Memikirkan
Jakarta, Jawa, dan Indonesia, terasa bagaikan memikirkan makhluk halus. Susah
dilihat. Susah ditangkap. Tak mudah untuk dipikirkan. Dan seringkali membuat
ngeri siapa pun yang tiba-tiba bertemu dengannya. Semacam hantu yang keluar
dari neraka. Itulah Jakarta.
Jakarta,
ibu kota neraka. Itulah julukan yang aku berikan terhadap kota yang membuatku
jengkel dan frustasi selama seminggu, tepatnya hampir satu tahun yang lalu,
pada bulan september 2015. Dan beberapa hari ini, aku akan kembali memasuki neraka
itu. pada tanggal 15-18 atau 19 Agustus, aku akan berada kembali di kota
tersebut. Bermaksud melihat Leo Kristi yang menggelar konser di Kemayoran. Dan
tentunya ingin merasakan apa yang belum aku rasakan beberapa waktu yang lalu.
Sejujurnya
aku sudah tak ingin melihat jakarta lagi kalau bukan urusan yang penting. Apalagi
merasakannya. Kota itu benar-benar melebihi kata brengsek dan mengenaskan yang
pernah ada. Kota itu benar-benar membuatku marah-marah hampir setiap hari. Hingga
aku bersumpah aku tak akan pernah mau tinggal di kota sialan itu. Dan aku
sempat mengkhayal, seandainya tiba-tiba aku jadi presiden, aku akan menghapus
kota mengerikan itu dari peta Indonesia.
Khayalan
memesona. Membuat mataku terasa berbinar-binar dengan senyum lebar yang agak
menakutkan.
Ibu
kota jakarta adalah persemaian penyakit seluruh negeri. Kota yang membuat
masalah bukan menyelesaikan masalah. Kota orang-orang yang gilanya, ya ampun,
melebihi diriku yang nyaris diambang kegilaan parah ini.
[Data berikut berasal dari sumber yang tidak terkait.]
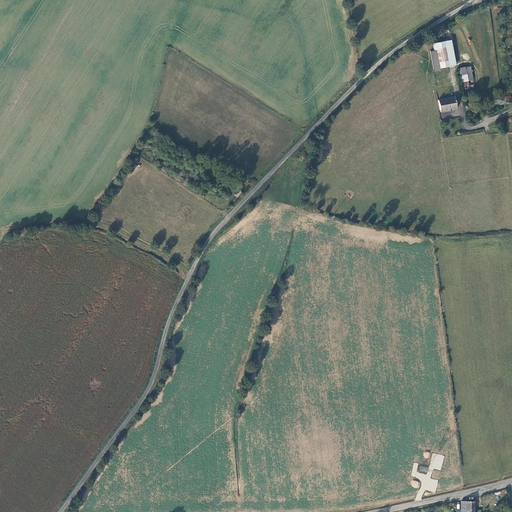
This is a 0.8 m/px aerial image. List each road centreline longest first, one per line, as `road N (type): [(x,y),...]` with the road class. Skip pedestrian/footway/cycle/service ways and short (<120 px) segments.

Dan Jakarta adalah
salah satu kota yang membuat siapa saja susah menjadi orang baik dalam artian
tradisional.
Aku
harus persiapan mental. Semoga kali ini aku tak akan lebih gila memasuki kota
tersebut. Dan sayangnya, hanya memikirkan jakarta saja sebelum tiba di
dalamnya, aku benar-benar sudah merasa berada di batas ambang kegilaan.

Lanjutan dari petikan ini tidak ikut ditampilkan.